Getreidelager der Deutschen Lagerhaus- und Wirtschaftsgenossenschaft für Štoky und Iglau

   
Mechanisierte Getreidespeicher sind nach wie vor ein unübersehbarer und fast allgegenwärtiger Beweis für die Entwicklung und den hohen Organisationsgrad der landwirtschaftlichen Selbsthilfegenossenschaften und des hohen Niveaus des Landbaus. Das Getreidelager in Iglau für 150 Waggons wurde Anfang 1928 feierlich an die Genossenschaften übergeben. Es wurde von der Brünner Baufirma des Ingenieurs Johann Theimer (1872–1941) nach einem Projekt seines Sohnes, des Architekten Alfred Theimer (1896–?), Mitglied des Berufsverbandes Deutscher Architekten (B. D. A.) ausgeführt, der wahrscheinlich in München ausgebildet wurde.
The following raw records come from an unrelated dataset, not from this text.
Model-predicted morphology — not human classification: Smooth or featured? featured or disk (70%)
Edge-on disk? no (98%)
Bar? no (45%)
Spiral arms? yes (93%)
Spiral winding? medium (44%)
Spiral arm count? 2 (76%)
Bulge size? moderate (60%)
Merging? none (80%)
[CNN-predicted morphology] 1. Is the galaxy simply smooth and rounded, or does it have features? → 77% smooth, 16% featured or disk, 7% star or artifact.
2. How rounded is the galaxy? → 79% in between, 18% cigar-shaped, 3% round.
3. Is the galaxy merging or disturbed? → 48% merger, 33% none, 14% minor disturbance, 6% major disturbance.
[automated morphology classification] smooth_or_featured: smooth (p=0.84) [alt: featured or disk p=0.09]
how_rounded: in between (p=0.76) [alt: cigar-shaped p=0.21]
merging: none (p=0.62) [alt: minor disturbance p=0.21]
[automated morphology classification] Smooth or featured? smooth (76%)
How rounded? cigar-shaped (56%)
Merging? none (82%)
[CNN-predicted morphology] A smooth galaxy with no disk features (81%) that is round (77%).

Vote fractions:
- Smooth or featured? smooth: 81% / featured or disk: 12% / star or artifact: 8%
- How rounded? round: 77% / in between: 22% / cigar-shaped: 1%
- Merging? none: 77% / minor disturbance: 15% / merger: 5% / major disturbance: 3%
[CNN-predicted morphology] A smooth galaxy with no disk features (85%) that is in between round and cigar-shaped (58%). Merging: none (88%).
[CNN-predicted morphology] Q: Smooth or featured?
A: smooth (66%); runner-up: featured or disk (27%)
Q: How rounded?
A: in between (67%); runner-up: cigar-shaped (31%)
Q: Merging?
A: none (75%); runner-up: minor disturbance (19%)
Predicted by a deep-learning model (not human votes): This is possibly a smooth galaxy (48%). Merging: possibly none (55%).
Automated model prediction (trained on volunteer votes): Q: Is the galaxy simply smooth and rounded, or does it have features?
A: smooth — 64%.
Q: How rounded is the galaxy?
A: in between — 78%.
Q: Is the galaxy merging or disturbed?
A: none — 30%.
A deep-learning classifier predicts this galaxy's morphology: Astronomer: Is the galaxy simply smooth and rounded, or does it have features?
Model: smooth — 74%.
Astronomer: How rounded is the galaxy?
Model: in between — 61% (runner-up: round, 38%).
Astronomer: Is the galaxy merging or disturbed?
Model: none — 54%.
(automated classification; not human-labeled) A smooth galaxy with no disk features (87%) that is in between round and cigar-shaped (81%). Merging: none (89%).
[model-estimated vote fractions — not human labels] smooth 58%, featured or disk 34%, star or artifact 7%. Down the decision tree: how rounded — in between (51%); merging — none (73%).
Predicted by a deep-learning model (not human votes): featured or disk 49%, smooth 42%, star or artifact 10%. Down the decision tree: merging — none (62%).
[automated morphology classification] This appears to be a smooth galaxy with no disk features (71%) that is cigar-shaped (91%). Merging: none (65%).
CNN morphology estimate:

Alfred Theimer brachte in die Gestaltung von Getreidespeichern in den böhmischen Ländern die Morphologie der deutschen Reformarchitekturein. Er arbeitete langfristig mit der Brünner Zentrale der Gemeinschaft der deutschen Landwirtschaftsverbände zusammen. Für die Genossenschaft in Iglau entwarf er bereits 1925 ein Lagerhaus in Dobronín sowie ein ähnliches für die Schlesische Wirtschaftsgenossenschaft in Opava. Eine kleinere, vierstöckige Version des Iglauer Projekts wurde noch 1928 von Mitgliedern der Deutschen Lagerhausgenossenschaft für Uničov und Umgebung verwendet. Später, in den Jahren 1935–1936, schuf Alfréd Theimer eine Reihe von typisierten Getreidelagern, welche die Genossenschaften bereits als Aktionäre der Tschechoslowakischen Getreidegesellschaft bauten.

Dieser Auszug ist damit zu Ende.